A practice in Lancashire is trialling a scheme that will see patients who phone for an appointment to see their GP potentially sent to other healthcare professionals instead, including the practice nurse, after talking through their problem with a ‘care navigator’.
Patients will first have to discuss their symptoms on the phone with the navigator, who will then decide whether the patient needs to see a GP, or if they can be sent to another member of staff, such as the practice nurse or pharmacist.
The scheme is currently being trialled in Hyndburn and, if successful, will be introduced to remaining practices in East Lancashire in 2018.

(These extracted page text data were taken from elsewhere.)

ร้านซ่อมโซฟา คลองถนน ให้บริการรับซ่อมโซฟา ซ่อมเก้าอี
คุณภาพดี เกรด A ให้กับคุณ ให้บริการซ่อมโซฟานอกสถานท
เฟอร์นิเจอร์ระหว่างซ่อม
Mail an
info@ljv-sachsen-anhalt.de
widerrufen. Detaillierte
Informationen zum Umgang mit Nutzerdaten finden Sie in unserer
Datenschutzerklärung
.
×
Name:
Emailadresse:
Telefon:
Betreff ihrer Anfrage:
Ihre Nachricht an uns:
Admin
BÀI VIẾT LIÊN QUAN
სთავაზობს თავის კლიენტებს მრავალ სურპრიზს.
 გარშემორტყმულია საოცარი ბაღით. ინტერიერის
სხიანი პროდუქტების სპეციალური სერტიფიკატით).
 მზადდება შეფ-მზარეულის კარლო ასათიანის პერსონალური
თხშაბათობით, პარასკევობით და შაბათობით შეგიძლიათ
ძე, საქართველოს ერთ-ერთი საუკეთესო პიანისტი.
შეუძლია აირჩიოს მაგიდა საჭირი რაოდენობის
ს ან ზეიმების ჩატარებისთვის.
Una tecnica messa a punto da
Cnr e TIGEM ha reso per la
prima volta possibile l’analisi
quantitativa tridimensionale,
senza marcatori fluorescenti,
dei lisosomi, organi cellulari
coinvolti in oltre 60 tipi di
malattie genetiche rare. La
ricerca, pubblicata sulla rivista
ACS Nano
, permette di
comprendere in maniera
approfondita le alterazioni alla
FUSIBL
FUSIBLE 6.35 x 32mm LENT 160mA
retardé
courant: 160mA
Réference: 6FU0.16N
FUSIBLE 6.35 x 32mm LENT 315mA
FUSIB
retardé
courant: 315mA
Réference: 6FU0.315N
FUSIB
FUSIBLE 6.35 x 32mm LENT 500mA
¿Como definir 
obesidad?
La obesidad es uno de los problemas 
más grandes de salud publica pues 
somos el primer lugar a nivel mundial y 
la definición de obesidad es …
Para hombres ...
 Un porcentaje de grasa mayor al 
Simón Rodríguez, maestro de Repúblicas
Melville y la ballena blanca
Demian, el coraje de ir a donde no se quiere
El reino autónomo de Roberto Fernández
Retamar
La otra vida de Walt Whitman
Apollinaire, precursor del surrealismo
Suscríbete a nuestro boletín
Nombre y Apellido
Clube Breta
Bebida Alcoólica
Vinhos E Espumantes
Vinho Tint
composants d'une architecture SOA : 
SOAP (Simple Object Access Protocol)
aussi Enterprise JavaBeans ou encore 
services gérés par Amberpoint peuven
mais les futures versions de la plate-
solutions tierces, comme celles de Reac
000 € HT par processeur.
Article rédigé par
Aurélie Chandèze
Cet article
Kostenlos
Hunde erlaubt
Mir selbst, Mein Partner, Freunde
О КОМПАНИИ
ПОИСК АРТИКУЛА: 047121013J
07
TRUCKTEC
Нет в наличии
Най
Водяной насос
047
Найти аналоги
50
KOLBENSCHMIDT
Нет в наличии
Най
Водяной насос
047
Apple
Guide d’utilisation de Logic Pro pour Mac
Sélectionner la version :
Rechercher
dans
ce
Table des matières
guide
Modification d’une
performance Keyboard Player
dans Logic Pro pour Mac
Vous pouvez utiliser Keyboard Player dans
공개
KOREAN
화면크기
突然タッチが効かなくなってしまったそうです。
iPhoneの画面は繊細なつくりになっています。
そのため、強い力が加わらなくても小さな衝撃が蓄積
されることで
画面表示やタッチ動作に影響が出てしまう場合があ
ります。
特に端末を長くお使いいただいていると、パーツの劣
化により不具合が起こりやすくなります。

Care navigators will be trained by qualified healthcare professionals – including nurses and GPs – so that they are able to provide the best advice to presenting complaints.
It has received criticism from some patients for forcing them to talk to medically-unqualified reception staff about personal health issues.
But Dr Abdul Mannan, a GP in Rossendale whose practice has also been running the scheme, claimed that patients ‘have nothing to worry about’ when talking through their problems with a care navigator.
He said: ‘We don’t think of these staff in terms of GP receptionists, which is quite outdated.
‘But rather, there are a number of admin staff in GP surgeries who are qualified with lots of experience and training in dealing with patients.
‘The scheme has also seen appointments freed up, as we had patients coming to us to get paracetamols or minor illnesses and injuries, which could be dealt with elsewhere in the service.’
He added that he believed the scheme could ‘save lives’. He said: ‘A patient could phone the surgery in the morning with chest problems, and under the care navigation scheme, the surgery could signpost them to paramedics.
‘These paramedics will then come straight to the patient’s house rather than the patient wait until 6pm in the evening when they could have a heart attack in that time.’